▶ [Excerpt]
On Fri, Jun 12, 2015 at 04:57:34PM -0500, Tejun Heo wrote:
> Update Documentation/cgroups/blkio-controller.txt to reflect the
> recently added cgroup writeback support.
> 
> Signed-off-by: Tejun Heo <tj-DgEjT+Ai2ygdnm+yROfE0A@public.gmane.org>
> Cc: Li Zefan <lizefan-hv44wF8Li93QT0dZR+AlfA@public.gmane.org>
> Cc: Vivek Goyal <vgoyal-H+wXaHxf7aLQT0dZR+AlfA@public.gmane.org>
> Cc: cgroups-u79uwXL29TY76Z2rM5mHXA@public.gmane.org
> Cc: linux-fsdevel-u79uwXL29TY76Z2rM5mHXA@public.gmane.org
> ---
>  Documentation/cgroups/blkio-controller.txt | 83 ++++++++++++++++++++++++++++--

Hi Tejun,

This looks good to me. Thanks.

IIRC, I had run into the issues with two fsync running into two cgroups.
One cgroup was of really small limit and other was unlimited. At that
point of time I think conclusion was that multiple transactions could
not make progress at the same time. So slower cgroup had blocked unlimited
cgroup process from opening a transaction (as IO from slower group was
stuck inside throttling later).

▶ [Material shown]
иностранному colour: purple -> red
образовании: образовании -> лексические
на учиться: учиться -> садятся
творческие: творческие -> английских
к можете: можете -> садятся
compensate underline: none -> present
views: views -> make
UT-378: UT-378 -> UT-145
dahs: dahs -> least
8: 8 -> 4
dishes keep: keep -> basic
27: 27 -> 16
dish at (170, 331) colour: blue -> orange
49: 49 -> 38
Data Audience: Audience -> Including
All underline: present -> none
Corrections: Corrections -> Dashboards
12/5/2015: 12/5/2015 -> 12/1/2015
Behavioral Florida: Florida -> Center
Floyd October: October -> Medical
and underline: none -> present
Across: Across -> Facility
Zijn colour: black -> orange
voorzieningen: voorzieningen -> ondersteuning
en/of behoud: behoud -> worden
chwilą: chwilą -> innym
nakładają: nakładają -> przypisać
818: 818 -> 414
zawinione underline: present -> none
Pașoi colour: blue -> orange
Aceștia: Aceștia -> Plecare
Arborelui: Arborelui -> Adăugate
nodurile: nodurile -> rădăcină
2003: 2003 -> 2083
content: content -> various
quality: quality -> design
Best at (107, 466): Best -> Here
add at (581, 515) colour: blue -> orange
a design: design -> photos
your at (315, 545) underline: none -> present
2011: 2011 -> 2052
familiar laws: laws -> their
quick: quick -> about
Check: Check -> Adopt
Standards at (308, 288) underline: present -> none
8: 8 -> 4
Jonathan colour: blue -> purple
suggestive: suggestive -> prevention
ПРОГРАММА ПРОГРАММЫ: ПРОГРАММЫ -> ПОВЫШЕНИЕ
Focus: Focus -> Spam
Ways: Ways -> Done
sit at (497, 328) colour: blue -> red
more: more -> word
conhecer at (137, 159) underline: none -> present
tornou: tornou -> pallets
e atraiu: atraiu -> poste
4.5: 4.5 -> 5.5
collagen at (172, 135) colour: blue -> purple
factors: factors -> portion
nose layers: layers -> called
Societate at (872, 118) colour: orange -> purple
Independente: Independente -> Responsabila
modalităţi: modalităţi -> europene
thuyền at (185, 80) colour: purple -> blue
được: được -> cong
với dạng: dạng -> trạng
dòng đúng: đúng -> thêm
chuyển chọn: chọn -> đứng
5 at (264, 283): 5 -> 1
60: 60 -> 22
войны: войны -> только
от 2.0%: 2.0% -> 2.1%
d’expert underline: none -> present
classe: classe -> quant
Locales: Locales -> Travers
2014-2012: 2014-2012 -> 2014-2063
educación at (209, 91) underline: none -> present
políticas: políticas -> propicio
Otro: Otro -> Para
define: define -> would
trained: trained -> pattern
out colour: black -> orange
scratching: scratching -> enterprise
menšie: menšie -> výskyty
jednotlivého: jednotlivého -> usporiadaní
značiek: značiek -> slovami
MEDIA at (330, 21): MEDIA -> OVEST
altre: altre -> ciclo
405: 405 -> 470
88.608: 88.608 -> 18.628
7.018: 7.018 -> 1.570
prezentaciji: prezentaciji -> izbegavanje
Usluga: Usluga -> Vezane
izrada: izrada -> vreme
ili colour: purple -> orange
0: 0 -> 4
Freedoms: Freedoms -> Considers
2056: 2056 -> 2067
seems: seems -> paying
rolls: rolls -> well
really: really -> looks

▶ [Task]
Reproduce the full email reply about the blkio controller documentation patch, character for character.

▶ [Solution for this problem]
On Fri, Jun 12, 2015 at 04:57:34PM -0500, Tejun Heo wrote:
> Update Documentation/cgroups/blkio-controller.txt to reflect the
> recently added cgroup writeback support.
> 
> Signed-off-by: Tejun Heo <tj-DgEjT+Ai2ygdnm+yROfE0A@public.gmane.org>
> Cc: Li Zefan <lizefan-hv44wF8Li93QT0dZR+AlfA@public.gmane.org>
> Cc: Vivek Goyal <vgoyal-H+wXaHxf7aLQT0dZR+AlfA@public.gmane.org>
> Cc: cgroups-u79uwXL29TY76Z2rM5mHXA@public.gmane.org
> Cc: linux-fsdevel-u79uwXL29TY76Z2rM5mHXA@public.gmane.org
> ---
>  Documentation/cgroups/blkio-controller.txt | 83 ++++++++++++++++++++++++++++--

Hi Tejun,

This looks good to me. Thanks.

IIRC, I had run into the issues with two fsync running into two cgroups.
One cgroup was of really small limit and other was unlimited. At that
point of time I think conclusion was that multiple transactions could
not make progress at the same time. So slower cgroup had blocked unlimited
cgroup process from opening a transaction (as IO from slower group was
stuck inside throttling later).